1. Data Controller
Jakub Rosiak, Igor Szafarowicz,
ul. Twarda 14/16, 00-824 Warsaw,
email: contact@zoneapp.io.
2. What data we process
User-provided data: name, age, height, gender, profile photos, your preferences for the gender of people you want to meet, and the languages you want to use in Zones.
Technical data: account/device identifier, timestamps, notification settings.
Location data (Zones feature): precise GPS location used when entering a Zone and periodically in the background during an active Zone session to confirm that you are inside the Zone.
Note on sensitive data: gender preferences may reveal sexual orientation (a special category of data). If you choose to provide this data, you consent to our use of it as described in this Privacy Policy. You can withdraw that consent by emailing contact@zoneapp.io.
3. Purposes and legal bases
Providing the service (creating a profile, Zone matching, notifications, including checking location when entering a Zone and periodically in the background while you remain in the Zone): Article 6(1)(b) GDPR (necessary for performance of the contract). If you decide to provide this data, you consent to our use of it as described in this Privacy Policy.
Safety and abuse prevention (fraud prevention, photo moderation, handling reports): Article 6(1)(f) GDPR (legitimate interest in ensuring the security and integrity of the service; data minimization).
Direct marketing via electronic means - only with separate consent: Article 6(1)(a) GDPR.
Website analytics - after your consent, we use Google Analytics 4 to prepare aggregated website traffic statistics, measure clicks on key actions, and understand the general effectiveness of the website.
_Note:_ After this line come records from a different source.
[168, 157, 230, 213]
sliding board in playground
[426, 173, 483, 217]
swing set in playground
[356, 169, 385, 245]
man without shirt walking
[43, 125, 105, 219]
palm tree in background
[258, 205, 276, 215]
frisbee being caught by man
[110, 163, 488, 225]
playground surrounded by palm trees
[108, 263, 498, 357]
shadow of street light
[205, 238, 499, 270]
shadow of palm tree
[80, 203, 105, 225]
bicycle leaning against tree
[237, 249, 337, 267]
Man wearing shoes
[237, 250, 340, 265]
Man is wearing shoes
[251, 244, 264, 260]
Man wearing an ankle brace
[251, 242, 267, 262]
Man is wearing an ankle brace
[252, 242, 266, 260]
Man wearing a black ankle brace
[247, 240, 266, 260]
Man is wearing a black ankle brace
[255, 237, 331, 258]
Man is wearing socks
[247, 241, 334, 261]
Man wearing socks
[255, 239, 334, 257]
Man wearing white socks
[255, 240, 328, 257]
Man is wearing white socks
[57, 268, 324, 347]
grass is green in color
Consent is voluntary; you can accept it, reject it, or change your choice later through the cookie settings available in the website footer.
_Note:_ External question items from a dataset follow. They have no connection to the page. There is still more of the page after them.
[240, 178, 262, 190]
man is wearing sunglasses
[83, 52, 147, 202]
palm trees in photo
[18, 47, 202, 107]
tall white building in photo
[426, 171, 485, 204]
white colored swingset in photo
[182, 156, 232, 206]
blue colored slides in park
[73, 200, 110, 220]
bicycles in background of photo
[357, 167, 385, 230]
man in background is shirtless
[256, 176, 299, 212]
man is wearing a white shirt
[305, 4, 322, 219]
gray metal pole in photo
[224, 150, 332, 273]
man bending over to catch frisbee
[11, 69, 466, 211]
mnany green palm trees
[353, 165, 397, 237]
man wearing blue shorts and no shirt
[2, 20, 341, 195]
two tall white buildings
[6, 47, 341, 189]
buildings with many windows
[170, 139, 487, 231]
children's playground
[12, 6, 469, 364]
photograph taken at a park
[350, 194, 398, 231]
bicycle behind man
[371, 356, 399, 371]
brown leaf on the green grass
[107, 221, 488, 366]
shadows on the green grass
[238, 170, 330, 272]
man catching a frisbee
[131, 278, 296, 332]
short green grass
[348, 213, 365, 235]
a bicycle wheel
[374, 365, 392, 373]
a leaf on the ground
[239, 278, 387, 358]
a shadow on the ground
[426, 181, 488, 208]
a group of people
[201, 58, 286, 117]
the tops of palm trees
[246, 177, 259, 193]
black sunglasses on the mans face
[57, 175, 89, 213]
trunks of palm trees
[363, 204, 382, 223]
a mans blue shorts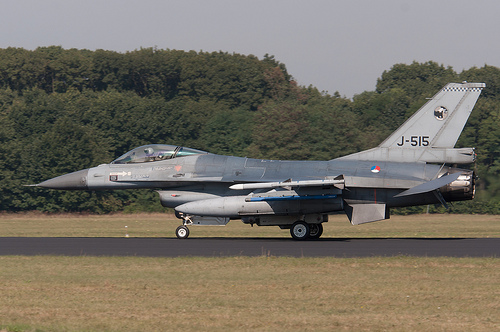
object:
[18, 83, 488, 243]
plane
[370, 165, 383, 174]
circle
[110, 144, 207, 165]
cockpit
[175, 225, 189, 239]
front wheel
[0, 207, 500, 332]
ground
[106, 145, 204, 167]
top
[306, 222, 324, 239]
wheel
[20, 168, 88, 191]
nose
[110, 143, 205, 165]
part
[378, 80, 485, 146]
part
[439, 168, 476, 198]
part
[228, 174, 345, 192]
part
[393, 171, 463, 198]
fins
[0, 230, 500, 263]
runway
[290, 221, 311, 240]
rear wheels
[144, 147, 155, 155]
helmet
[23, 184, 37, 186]
front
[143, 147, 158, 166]
pilot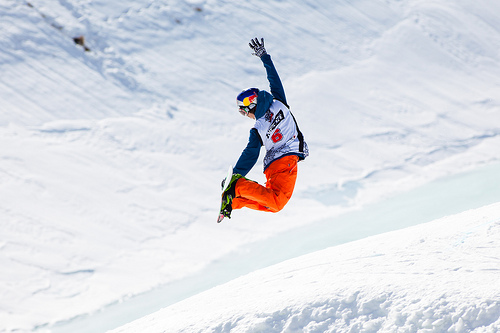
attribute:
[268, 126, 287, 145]
number — red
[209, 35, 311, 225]
person — wearing, jumping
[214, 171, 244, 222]
shoes — green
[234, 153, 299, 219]
pants — orange 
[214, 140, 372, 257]
pants — orange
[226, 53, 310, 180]
coat — blue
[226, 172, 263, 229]
shoes — green 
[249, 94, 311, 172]
top — white 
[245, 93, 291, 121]
hood — blue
4. How location processing works in Zones
Location is read from your device when you enter a Zone and periodically (at short intervals) only while the Zone is active on your account.
We do not build a continuous movement history. On the server side we only store "Zone entry/exit" events (timestamp, Zone ID, and account ID) needed for the service and security.
You control location permissions in your device/system settings; turning location off disables the Zones feature.
5. Data recipients
Processors acting on our behalf: hosting/cloud providers, app maintenance providers, analytics tools with limited scope (including Google Analytics 4 for the website, only after consent), push notification providers, and content moderation tools - only to the extent necessary to provide the service; authorities empowered by law. For App Store/Google Play payments, the store operators are separate controllers of payment data; Zone does not receive card details.
6. Transfers outside the EEA
If data is transferred outside the EEA (for example to IT providers), we use appropriate legal safeguards, including Standard Contractual Clauses. Information about such transfers is available on request.
7. Retention period
Profile data: for the duration of the contract (while the account exists).
Zone events (entry/exit): up to 30 days.
Backup data: up to 30 days.
Data needed to establish, pursue, or defend claims: until the limitation periods expire. The
data-minimization principle applies.
Temporary chat messages: retained for up to 24 hours after the session ends; safety metadata - up
to 30 days.
8. Your rights
Access, rectification, erasure, restriction, portability, objection (where processing is based on legitimate interest), and withdrawal of consent at any time (without affecting the lawfulness of processing carried out before withdrawal).
9. Requirement to provide data
Providing the data listed in section 2 is voluntary, but necessary to create a profile and use the Zones feature (location is required for Zones to work). If you do not provide it, we will not be able to provide the service in that scope. You also have the right to lodge a complaint with the President of the Personal Data Protection Office (PUODO).
10. Security
We use appropriate technical and organizational measures, including encrypted transmission, access control, security testing, and location-scope minimization logic.
11. Changes
We publish the current version of the Policy on the website; material changes are communicated directly in the app and by email.